EXERCISE AIM:
Output each record exactly as given. Leave out every picture.

Stored data:
• • •
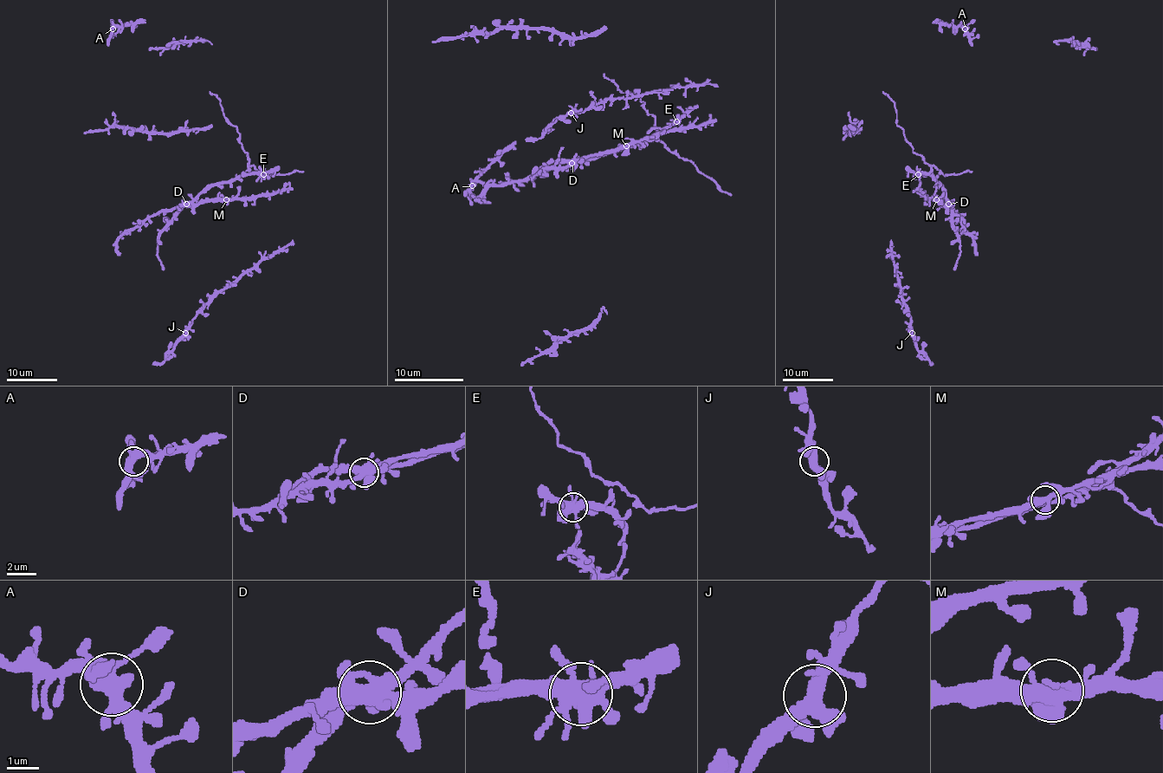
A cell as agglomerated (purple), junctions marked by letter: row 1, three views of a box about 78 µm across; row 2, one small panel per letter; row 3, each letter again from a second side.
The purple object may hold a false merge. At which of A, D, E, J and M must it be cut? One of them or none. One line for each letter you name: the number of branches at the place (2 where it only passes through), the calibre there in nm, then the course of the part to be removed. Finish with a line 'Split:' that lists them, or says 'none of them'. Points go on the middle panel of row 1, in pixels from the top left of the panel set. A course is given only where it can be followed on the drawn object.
Split: none of them

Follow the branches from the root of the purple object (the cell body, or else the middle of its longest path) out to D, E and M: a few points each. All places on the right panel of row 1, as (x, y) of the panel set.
D: (931, 167), (933, 176), (943, 188), (948, 204)
E: (931, 167), (928, 172), (918, 174)
M: (931, 167), (947, 202), (936, 199)

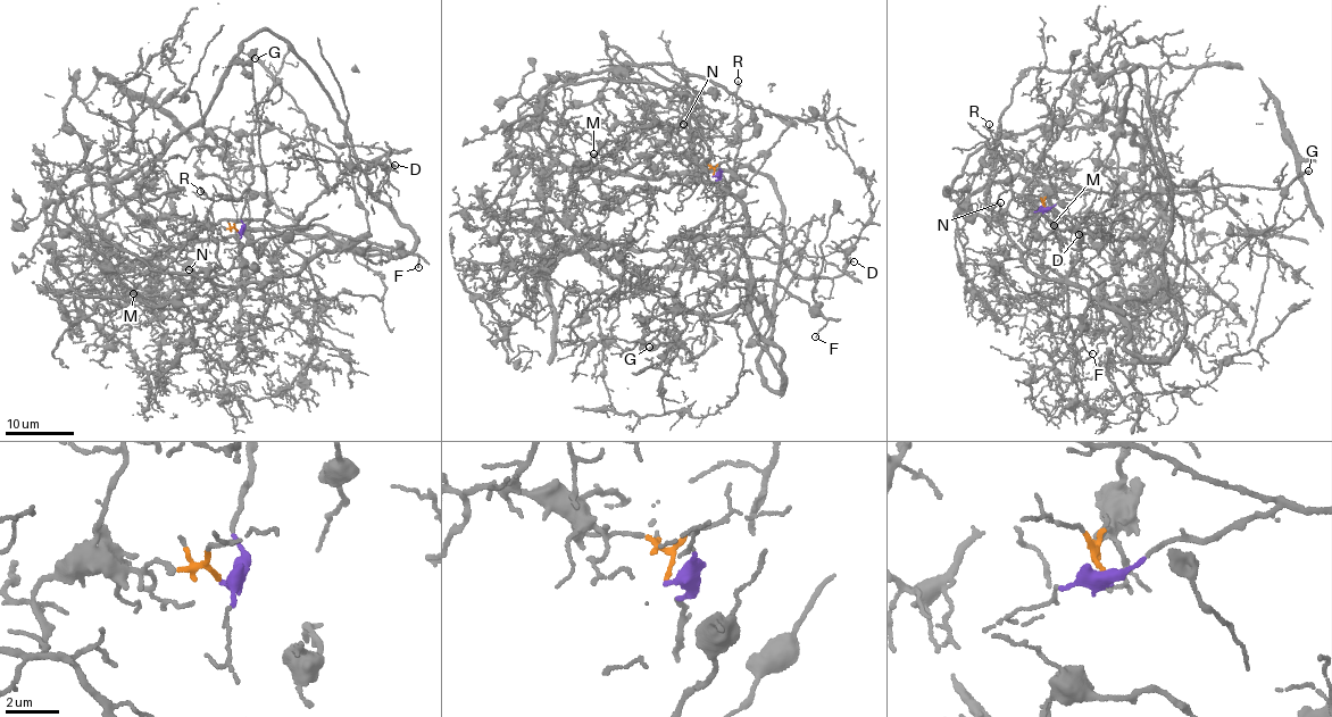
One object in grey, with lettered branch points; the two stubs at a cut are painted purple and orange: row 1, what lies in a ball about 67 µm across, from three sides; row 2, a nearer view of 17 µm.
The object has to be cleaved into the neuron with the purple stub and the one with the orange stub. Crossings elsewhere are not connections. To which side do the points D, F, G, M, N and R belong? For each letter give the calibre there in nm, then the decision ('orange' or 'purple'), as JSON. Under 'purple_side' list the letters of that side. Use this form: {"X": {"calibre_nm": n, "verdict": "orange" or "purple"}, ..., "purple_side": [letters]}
{"D": {"calibre_nm": 130, "verdict": "orange"}, "F": {"calibre_nm": 90, "verdict": "orange"}, "G": {"calibre_nm": 280, "verdict": "purple"}, "M": {"calibre_nm": 130, "verdict": "orange"}, "N": {"calibre_nm": 100, "verdict": "orange"}, "R": {"calibre_nm": 110, "verdict": "purple"}, "purple_side": ["G", "R"]}

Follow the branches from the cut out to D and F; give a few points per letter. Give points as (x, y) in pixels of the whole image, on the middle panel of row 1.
D: (712, 176), (682, 138), (741, 205), (730, 240), (768, 239), (805, 278), (854, 261)
F: (712, 176), (656, 103), (699, 126), (693, 169), (577, 171), (564, 208), (780, 283), (815, 338)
• • •
ANSWER FOR THIS EXERCISE:
A cell as agglomerated (purple), junctions marked by letter: row 1, three views of a box about 78 µm across; row 2, one small panel per letter; row 3, each letter again from a second side.
The purple object may hold a false merge. At which of A, D, E, J and M must it be cut? One of them or none. One line for each letter you name: the number of branches at the place (2 where it only passes through), the calibre there in nm, then the course of the part to be removed. Finish with a line 'Split:' that lists them, or says 'none of them'. Points go on the middle panel of row 1, in pixels from the top left of the panel set. A course is given only where it can be followed on the drawn object.
Split: none of them

Follow the branches from the root of the purple object (the cell body, or else the middle of its longest path) out to D, E and M: a few points each. All places on the right panel of row 1, as (x, y) of the panel set.
D: (931, 167), (933, 176), (943, 188), (948, 204)
E: (931, 167), (928, 172), (918, 174)
M: (931, 167), (947, 202), (936, 199)

One object in grey, with lettered branch points; the two stubs at a cut are painted purple and orange: row 1, what lies in a ball about 67 µm across, from three sides; row 2, a nearer view of 17 µm.
The object has to be cleaved into the neuron with the purple stub and the one with the orange stub. Crossings elsewhere are not connections. To which side do the points D, F, G, M, N and R belong? For each letter give the calibre there in nm, then the decision ('orange' or 'purple'), as JSON. Under 'purple_side' list the letters of that side. Use this form: {"X": {"calibre_nm": n, "verdict": "orange" or "purple"}, ..., "purple_side": [letters]}
{"D": {"calibre_nm": 130, "verdict": "orange"}, "F": {"calibre_nm": 90, "verdict": "orange"}, "G": {"calibre_nm": 280, "verdict": "purple"}, "M": {"calibre_nm": 130, "verdict": "orange"}, "N": {"calibre_nm": 100, "verdict": "orange"}, "R": {"calibre_nm": 110, "verdict": "purple"}, "purple_side": ["G", "R"]}

Follow the branches from the cut out to D and F; give a few points per letter. Give points as (x, y) in pixels of the whole image, on the middle panel of row 1.
D: (712, 176), (682, 138), (741, 205), (730, 240), (768, 239), (805, 278), (854, 261)
F: (712, 176), (656, 103), (699, 126), (693, 169), (577, 171), (564, 208), (780, 283), (815, 338)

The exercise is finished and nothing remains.